Thanks for your expansive and considered response.

Correct. Initially 2 different short Sequences, each repeating every 5 minutes across a 16 day interval.

Didn’t miss a beat or raise a sweat and tallied the entire interleaved sequences correctly.

In reality I’m trying not to report a bug as such but only to report that the Erlang VM crash dump ( that I want to examine ) is not getting written. That’s likely due to the BEAM env missing that ERL_CRASH_DUMP_SECONDS=-1 item.
I appreciate that you probably don’t want the little RPi0 recording dumps, but the RPi3B+ wouldn’t be fussed.

Yes, I noticed Scheduler usage sitting around 14% for many many minutes ( most time spent in various Calendar.ISO functions ).
It seems likely that the FarmbotCeleryScript.Scheduler process is the one that blows its :total_heap_size.

F.y.i., that’s a 404 link, but I did find Account limitations here

For now, please don’t worry too much about this topic !

I’ll report back after I’m able to get a crash.dump file that I can analyze.

RickCarlino · April 4, 2020, 1:35pm

Ah, sorry for any confusion @jsimmonds! As always, we appreciate your help in debugging. I will put the ERL_CRASH_DUMP_SECONDS=-1 on my TODO list for the next time that I need to update the Nerves system.

jsimmonds · April 4, 2020, 11:52pm

Thanks @RickCarlino . . that’s cool.

Meantime, I’ll make a custom Rpi3 system build and verify that this change is all we need.

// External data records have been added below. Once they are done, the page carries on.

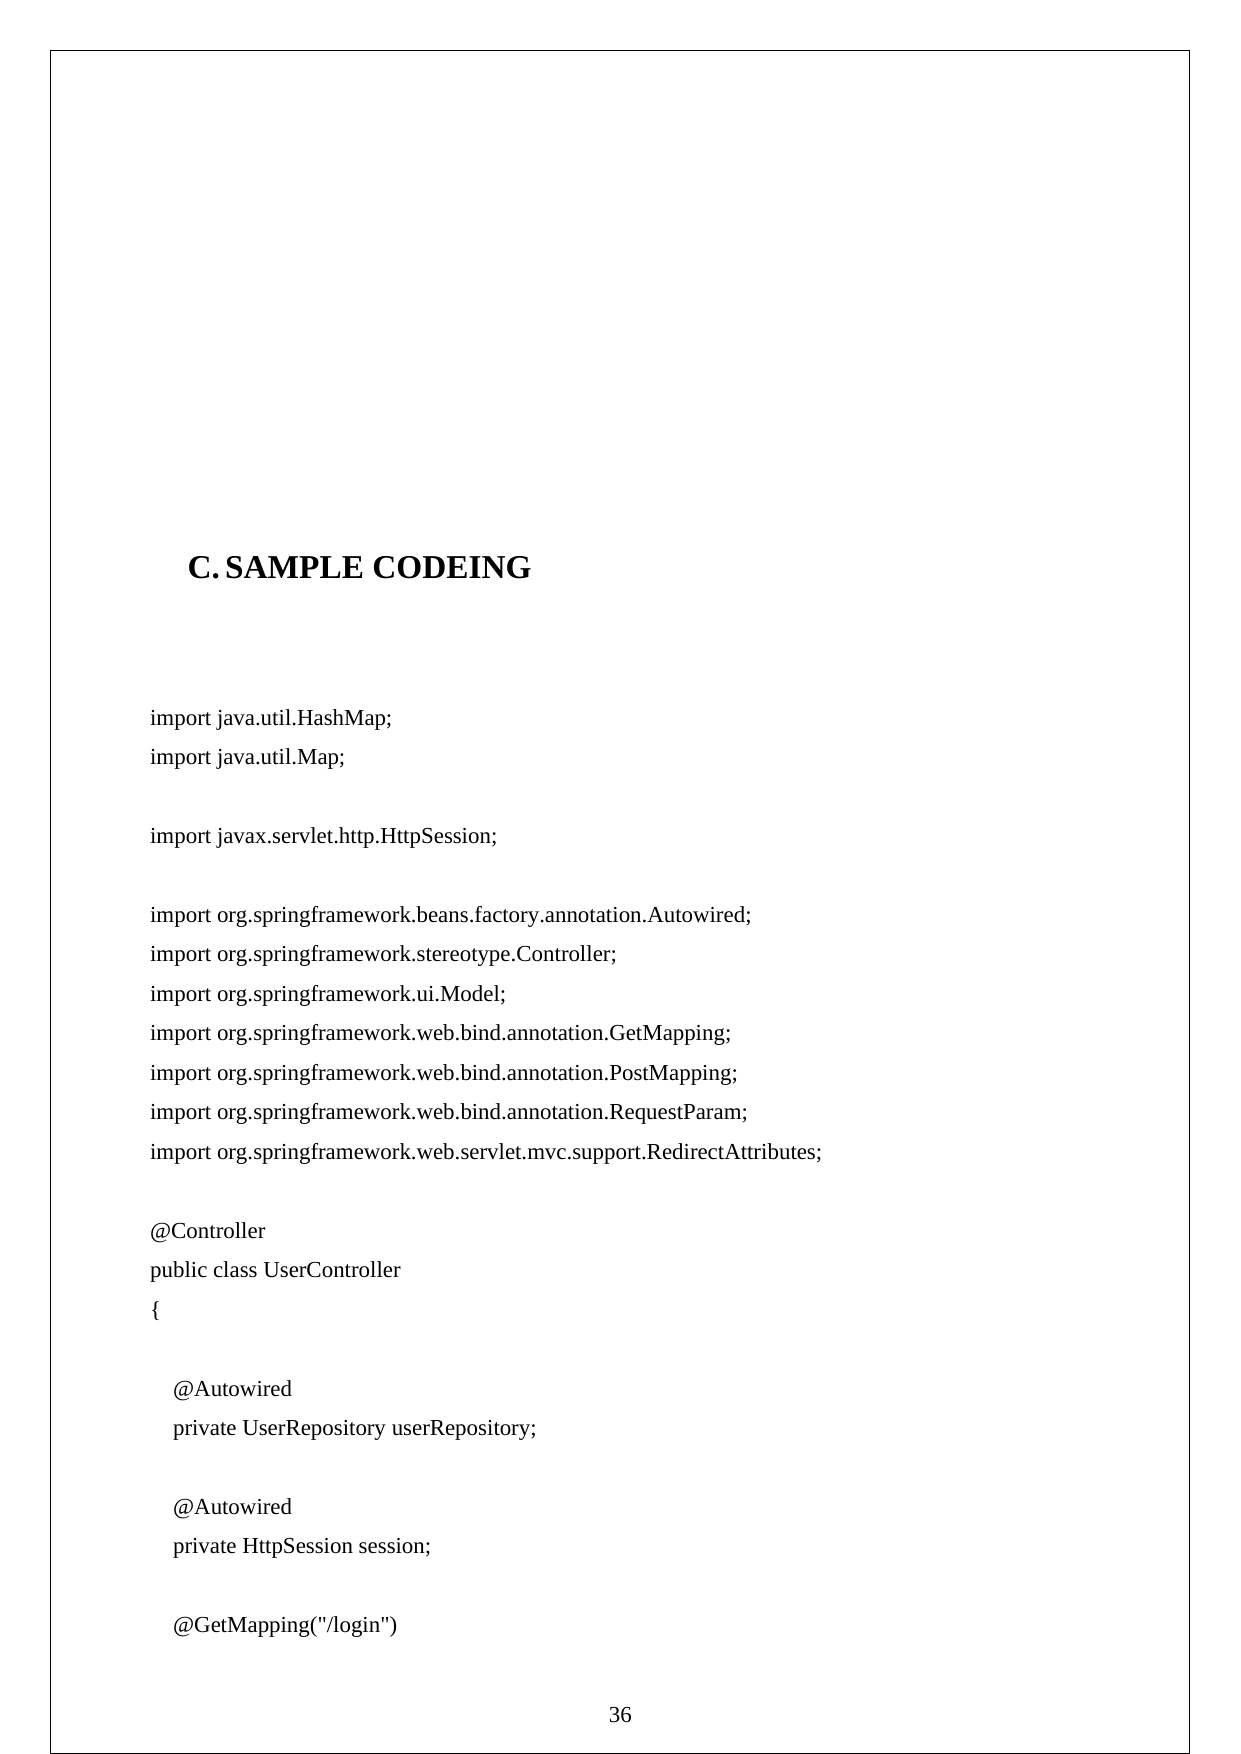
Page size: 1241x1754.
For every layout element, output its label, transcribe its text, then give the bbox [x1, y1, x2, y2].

text public class UserController [150, 1256, 1090, 1283]
text @Autowired [150, 1375, 1090, 1401]
text @GetMapping("/login") [150, 1612, 1090, 1638]
text import org.springframework.stereotype.Controller; [150, 940, 1090, 967]
text import org.springframework.beans.factory.annotation.Autowired; [150, 901, 1090, 927]
text import org.springframework.web.bind.annotation.PostMapping; [150, 1059, 1090, 1085]
text import java.util.Map; [150, 743, 1090, 769]
text { [150, 1296, 1090, 1322]
text private UserRepository userRepository; [150, 1414, 1090, 1441]
text import org.springframework.web.bind.annotation.GetMapping; [150, 1019, 1090, 1046]
text import org.springframework.web.servlet.mvc.support.RedirectAttributes; [150, 1138, 1090, 1164]
text import javax.servlet.http.HttpSession; [150, 822, 1090, 848]
text private HttpSession session; [150, 1533, 1090, 1559]
text import org.springframework.ui.Model; [150, 980, 1090, 1006]
text @Controller [150, 1217, 1090, 1243]
text @Autowired [150, 1493, 1090, 1519]
text import java.util.HashMap; [150, 703, 1090, 730]
subtitle SAMPLE CODEING [187, 547, 1090, 586]
text import org.springframework.web.bind.annotation.RequestParam; [150, 1098, 1090, 1125]
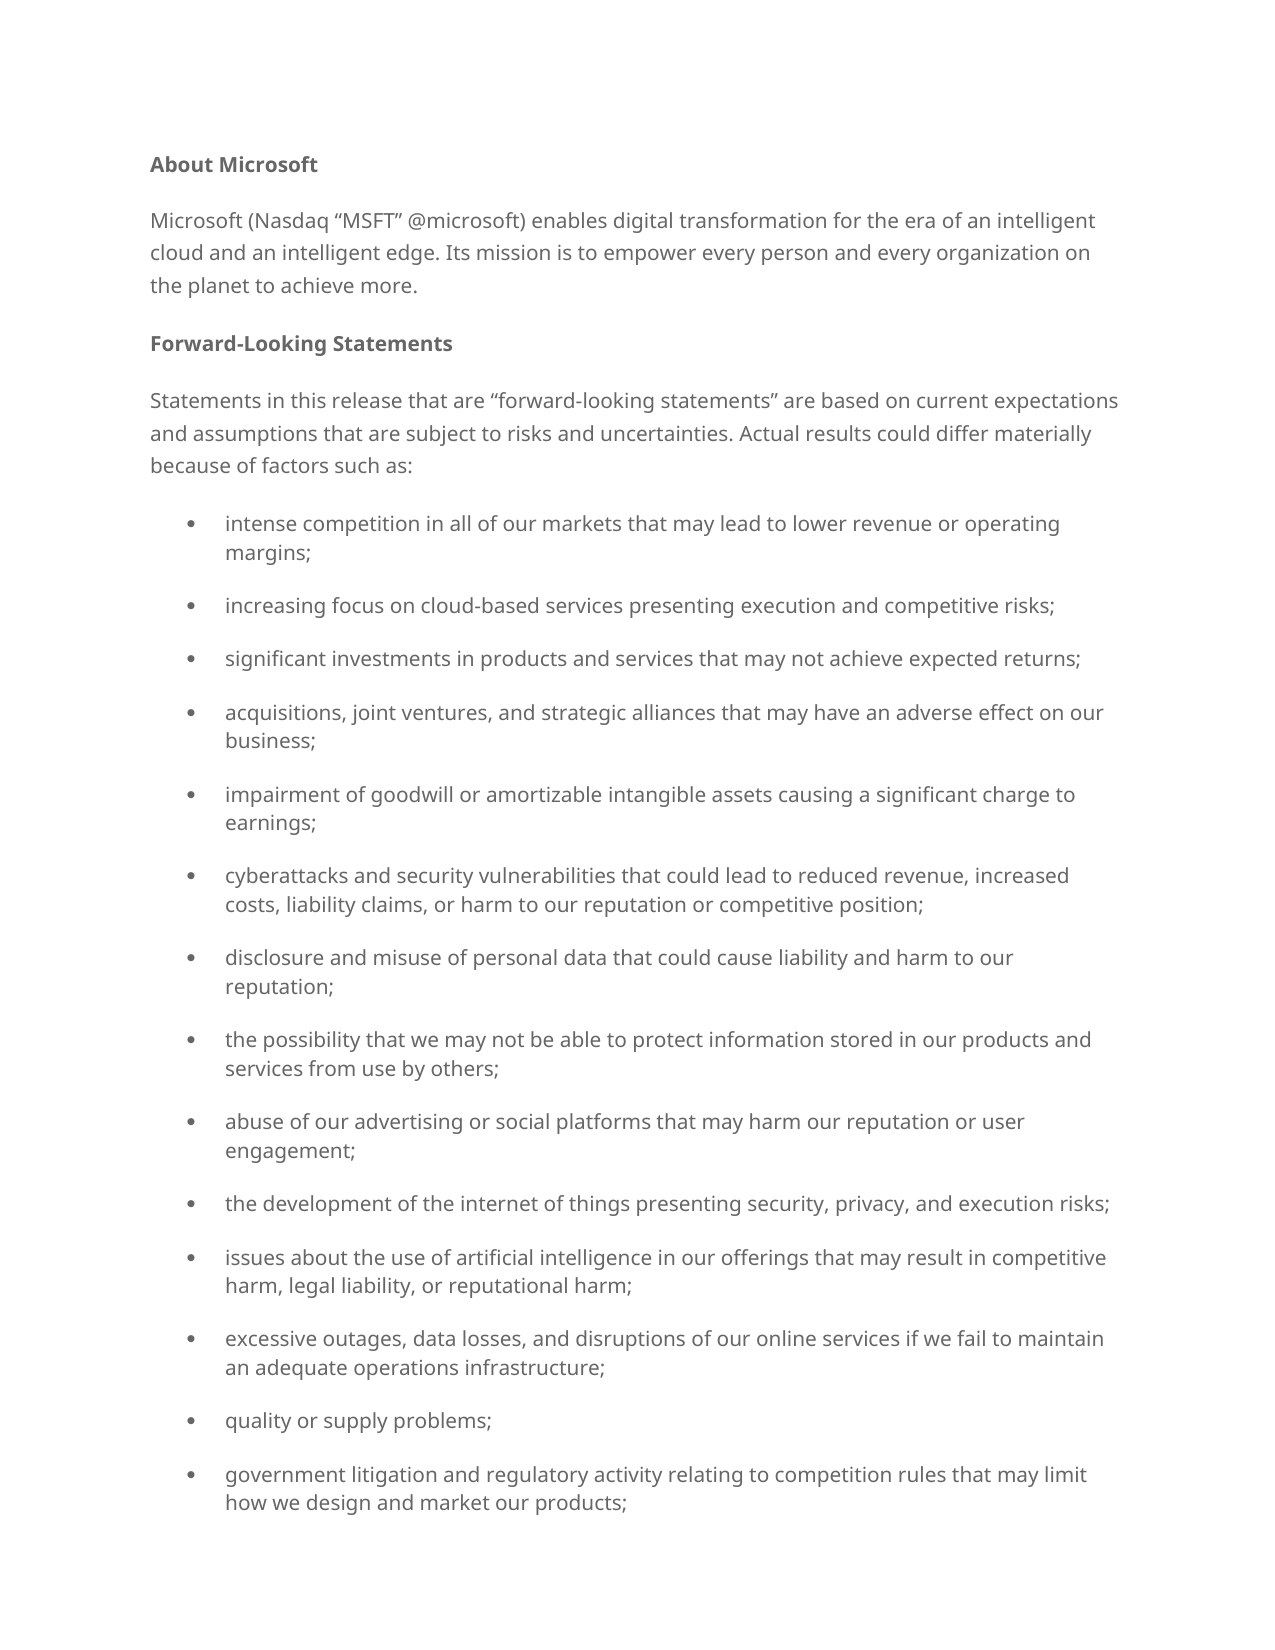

jsimmonds · April 16, 2020, 12:00am

@RickCarlino, I cloned farmbot_system_rpi3 and added ERL_CRASH_DUMP_SECONDS=-1 to rootfs_overlay/etc/erlinit.config then built the package . . and presto !
I can now generate a crash dump file.

Simply confirming that’s all we need to change.
( The Erlang doco sure is impressively detailed and accurate )

RickCarlino · April 16, 2020, 6:09pm

Great to hear @jsimmonds. I have put this on my backlog. PS: Sorry for the radio silence over the past week

jsimmonds · April 17, 2020, 5:12am

No sorries . . My Congratulations on the recent releases’ Big milestone features

RickCarlino · May 27, 2020, 5:47pm

@jsimmonds This will be enabled in FBOS v10.1.0, which depends on farmbot_systme_rpi3 v1.11.4-farmbot.0. It is currently building on my machine and will be published shortly. Thanks again for the help.

jsimmonds · May 28, 2020, 12:25am

Lovely Thank You !

We also get a shiny newer Kernel, with Elixir 1.10.3 and lots of other updates and fixes included.